As for Vietnam, Mercer highlights the work of Ted Hopf, a professor of political science at the National University of Singapore, which suggests that the Soviet Union, rather than seeing weakness in the American retreat from Vietnam, was surprised that its rival would sacrifice so much in pursuit of a strategic objective tangential to direct U.S. interests.
Today, it’s certainly possible that Chinese leaders will conclude that the U.S. has undermined its credibility by withdrawing from Afghanistan, even after 20 years of war. But China’s calculus about a potential U.S. response if it invades Taiwan, for example, is based on a very different set of factors. The U.S. has maintained its commitment to Taiwan for more than four decades, and the only major variation in the policy has been to occasionally take steps that suggest openness to a Taiwanese declaration of independence, which is a red line for Beijing. Chinese leaders would have a difficult time looking at the historical evidence and concluding that the U.S. commitment to Taiwan’s territorial integrity is less than sincere.
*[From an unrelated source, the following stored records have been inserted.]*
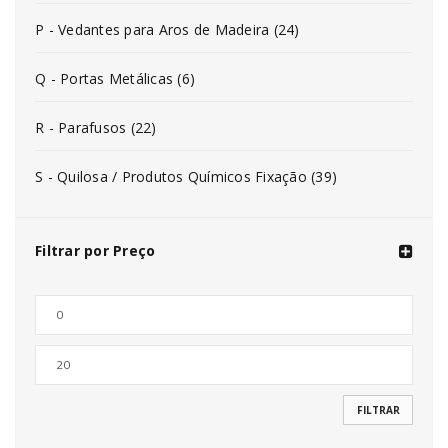
P - Vedantes para Aros de Madeira (24)
Q - Portas Metálicas (6)
R - Parafusos (22)
S - Quilosa / Produtos Químicos Fixação (39)
Filtrar por Preço
FILTRAR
Second, Chinese leaders could easily draw the opposite conclusion from the U.S. withdrawal from Afghanistan. According to Emma Ashford, a senior fellow at the Atlantic Council, Biden’s Afghanistan policy “might convince China that we are more serious about a shift to Asia or to Great Power competition.” In her view, the withdrawal is “unlikely to produce any concrete changes in their foreign policy approach, since they were already contesting U.S. hegemony.”